(Saved data entries)
###

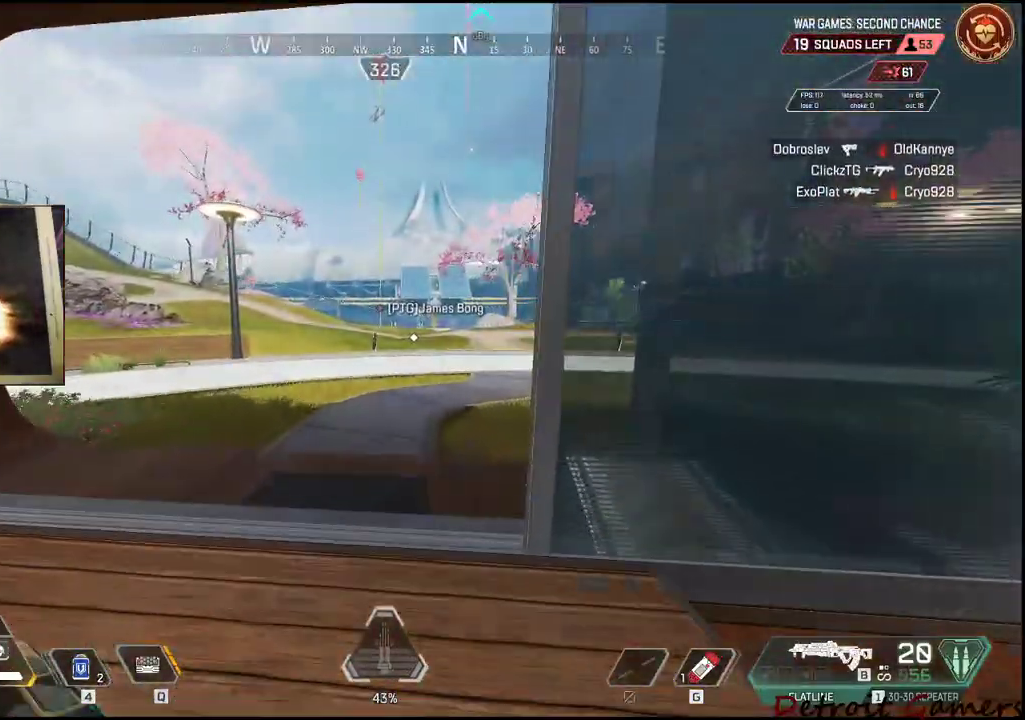
{"keys": ["shift", "w"], "mouse": [], "events": []}
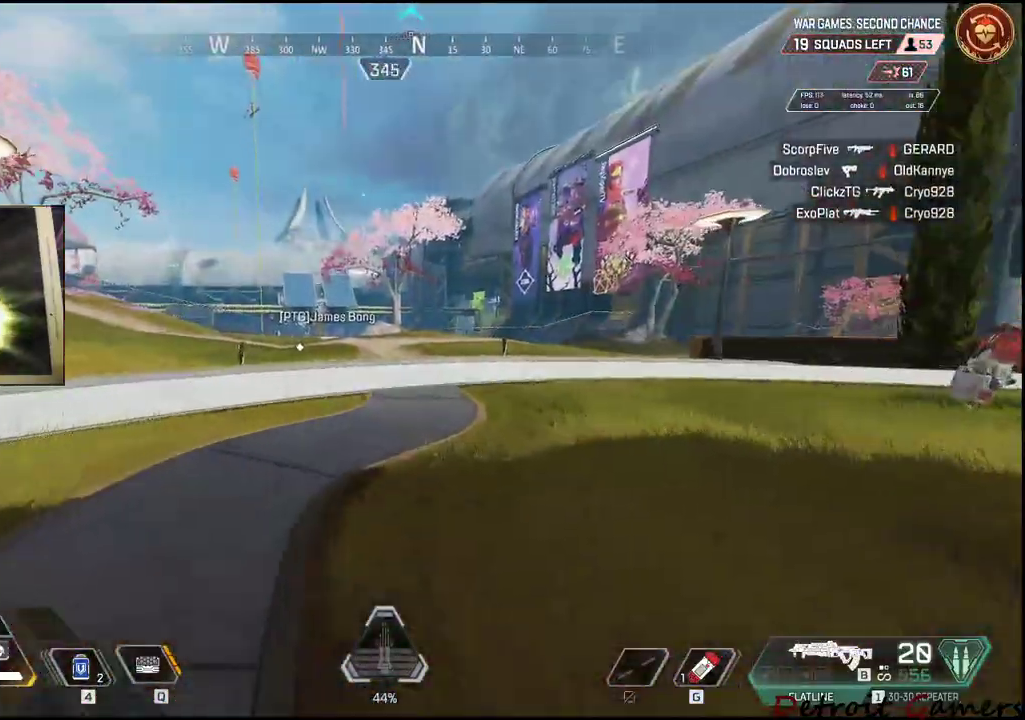
{"keys": ["a", "shift", "w"], "mouse": [], "events": [[317, "a", "down"]]}
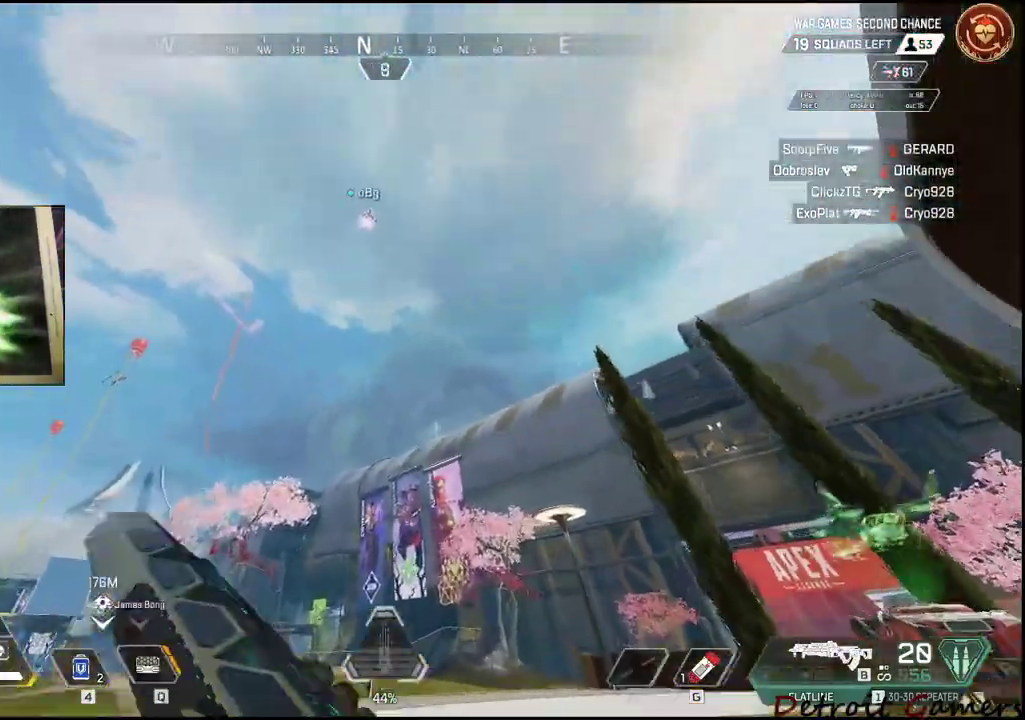
{"keys": ["a", "shift", "w"], "mouse": [], "events": []}
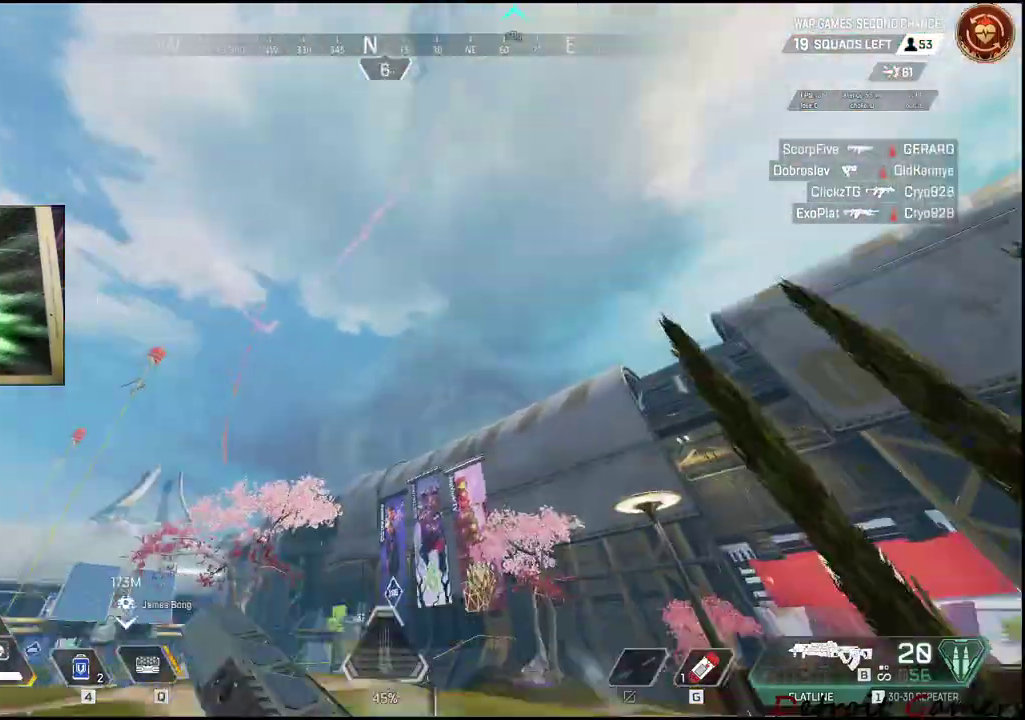
{"keys": ["shift", "w"], "mouse": [], "events": [[67, "a", "up"]]}
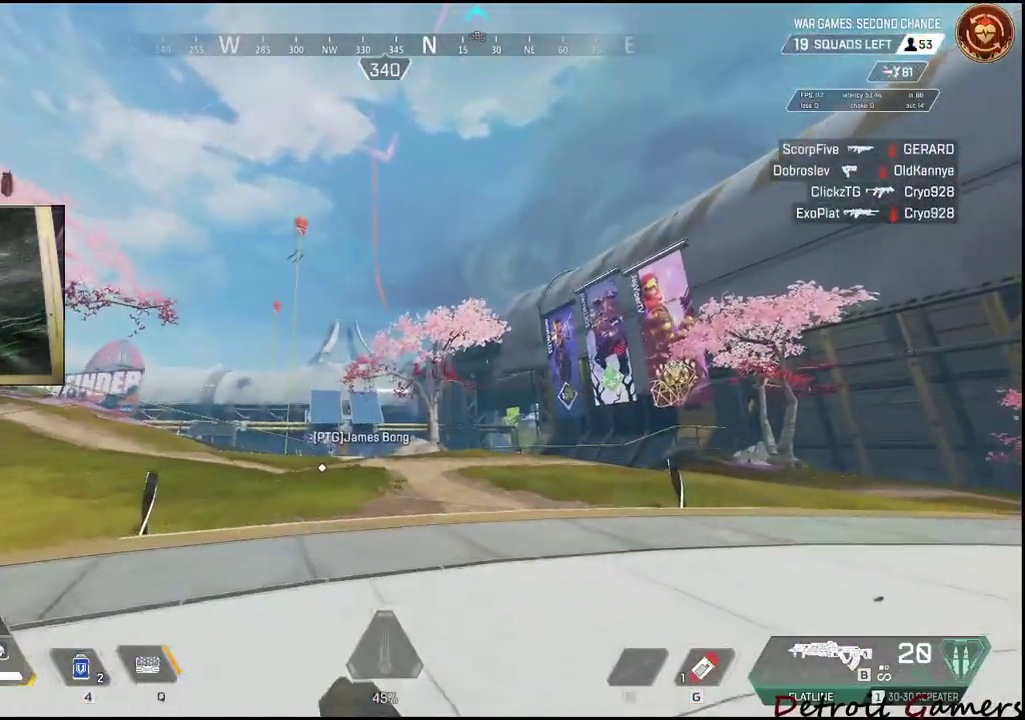
{"keys": ["shift", "w"], "mouse": [], "events": []}
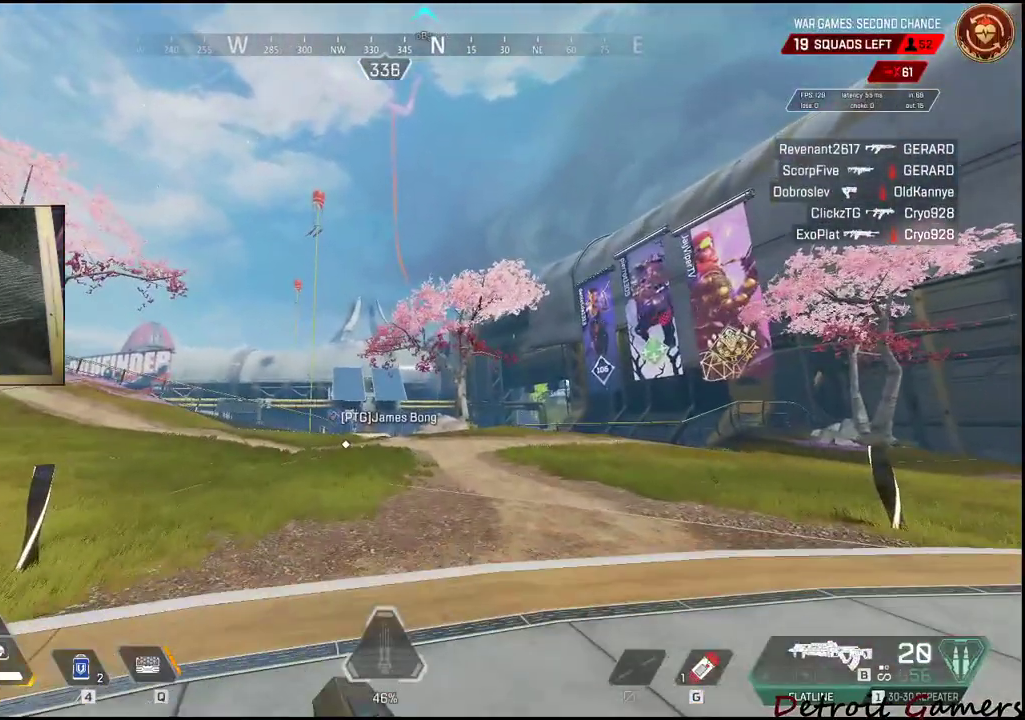
{"keys": ["shift", "space", "w"], "mouse": [], "events": [[150, "c", "down"], [234, "c", "up"], [467, "space", "down"]]}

###

Print the data word for word and omit the pictures.

{"keys": ["shift", "w"], "mouse": [], "events": []}
{"keys": ["a", "shift", "w"], "mouse": [], "events": [[317, "a", "down"]]}
{"keys": ["a", "shift", "w"], "mouse": [], "events": []}
{"keys": ["shift", "w"], "mouse": [], "events": [[67, "a", "up"]]}
{"keys": ["shift", "w"], "mouse": [], "events": []}
{"keys": ["shift", "space", "w"], "mouse": [], "events": [[150, "c", "down"], [234, "c", "up"], [467, "space", "down"]]}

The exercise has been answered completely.